Farcical love oozes from our screens

2009-11-13 13:11

The slide into the pit of despair has been a painfully long process that started with soapies and reached rock-bottom when competitive reality dating shows were born. Soapies provide a snapshot of life and all its dramas, and they continue to appeal to millions throughout the world, for reasons I don’t get.

Days of Our Lives (which started in 1965) and The Bold And The Beautiful (1987) continue to invade households globally while Generations still draws South Africans of all shapes and sizes. With shows such as Isidingo, Backstage, Scandal and Rhythm City, not only are our lives (kind of) reflected, but the characters look like us and speak like us.

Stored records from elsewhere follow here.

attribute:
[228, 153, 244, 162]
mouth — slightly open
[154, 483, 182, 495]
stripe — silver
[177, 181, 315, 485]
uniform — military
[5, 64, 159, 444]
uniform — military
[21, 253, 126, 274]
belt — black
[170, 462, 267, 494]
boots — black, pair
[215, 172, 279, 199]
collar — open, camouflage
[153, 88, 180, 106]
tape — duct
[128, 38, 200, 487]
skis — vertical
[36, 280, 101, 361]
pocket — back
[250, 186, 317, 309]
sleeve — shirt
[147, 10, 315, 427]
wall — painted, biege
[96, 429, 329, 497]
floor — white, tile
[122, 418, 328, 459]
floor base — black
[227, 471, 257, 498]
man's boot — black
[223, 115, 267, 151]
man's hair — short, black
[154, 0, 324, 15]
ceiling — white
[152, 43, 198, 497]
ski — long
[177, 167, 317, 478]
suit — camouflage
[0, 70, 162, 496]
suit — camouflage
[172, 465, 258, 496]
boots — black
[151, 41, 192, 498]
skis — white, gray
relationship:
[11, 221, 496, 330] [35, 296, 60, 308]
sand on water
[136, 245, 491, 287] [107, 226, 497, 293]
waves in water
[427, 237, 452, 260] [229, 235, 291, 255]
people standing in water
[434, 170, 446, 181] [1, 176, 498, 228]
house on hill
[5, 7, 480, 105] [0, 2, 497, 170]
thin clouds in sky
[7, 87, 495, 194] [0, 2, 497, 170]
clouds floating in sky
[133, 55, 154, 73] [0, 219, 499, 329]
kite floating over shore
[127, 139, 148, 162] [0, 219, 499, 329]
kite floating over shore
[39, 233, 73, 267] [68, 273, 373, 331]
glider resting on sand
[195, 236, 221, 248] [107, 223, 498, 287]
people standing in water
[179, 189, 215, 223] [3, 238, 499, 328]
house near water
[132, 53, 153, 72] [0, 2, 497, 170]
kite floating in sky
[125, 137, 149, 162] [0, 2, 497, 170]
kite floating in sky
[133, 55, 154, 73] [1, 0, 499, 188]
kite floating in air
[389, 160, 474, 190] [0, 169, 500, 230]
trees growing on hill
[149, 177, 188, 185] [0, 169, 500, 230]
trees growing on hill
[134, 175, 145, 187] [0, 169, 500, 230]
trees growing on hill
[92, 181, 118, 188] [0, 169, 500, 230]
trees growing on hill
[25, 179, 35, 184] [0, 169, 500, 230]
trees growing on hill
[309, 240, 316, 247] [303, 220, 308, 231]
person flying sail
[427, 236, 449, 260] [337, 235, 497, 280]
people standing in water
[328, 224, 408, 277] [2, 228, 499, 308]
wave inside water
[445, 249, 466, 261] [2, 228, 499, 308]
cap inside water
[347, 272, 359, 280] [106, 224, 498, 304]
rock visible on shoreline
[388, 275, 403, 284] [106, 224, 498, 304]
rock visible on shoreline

It is this that probably gave birth to the reality television phenomenon. Not content with a bird’s-eye view of the lives of fictional characters, we started demanding real characters. ­Survivor shows ordinary people thrust into abnormal situations. I liked it. I also like The Amazing Race, Project Runway, So You Think You Can Dance and Top Chef.

These are shows that require some level of skill from the contestants. There is no tata ma chance in shows like that and so I keep watching them. Even SA’s Got Talent and Idols boil down to talent, even if the bloopers entertain us most.

It’s reality dating-shows I don’t get. Romance requires mastery, luck and finding space for two sets of luggage. We navigate the minefield of love from the moment we discover our attraction to the opposite sex (or same sex). We travel paths only to find dead-ends, broken bottles and barbed wire and, as we do so, we accumulate prejudices, misconceptions and baggage.

Magazines are filled with reams of generic theory on how to find and keep love. Talkshow hosts devote hours of airtime to finding out what makes relationships tick. Therapists provide a sympathetic ear for a fee and books such as Men Are From Mars, Women Are From Venus are written to guide us all.

What I wonder is how people expect to find lasting love on The Bachelor and The Bachelorette? And isn’t it promoting promiscuity with one woman choosing a husband from 25 men or a man choosing a wife from 25 women? Every time I catch a glimpse of an episode (the missus watches, not me), someone is kissing someone following which he or she will be kissing someone else. Some of us don’t cover that much territory in a lifetime.

Unsurprisingly, in 13 seasons not a single Bachelor has married the woman he ‘selected’ as the winner of his affections. With the Bachelorette, which has had five seasons, only the first one married her chosen one and they have two children together.
And there are others such as the painful Flavor of Love with Public Enemy’s Flavor Flav, which had three seasons, and A Shot At Love With Tila Tequila.

In South Africa, Kaya FM is running the Two Strangers & A Wedding competition again. As a radio station, and business, tasked with increasing listenership, I’m sure the “social experiment” was a phenomenal success.

As an initiative to help two people find love? The first couple did not make it that far past the honeymoon, marrying in May and announcing their divorce in September.

So has it come to this? The point where all else fails and the quick, media fix is the solution to finding a life-long partner. I think not. Whether we like it or not, the successful route to finding love will always be the navigation of the uncertain landscape of dating, until we find the right fit. Television and radio shows are a created reality and no substitute for life.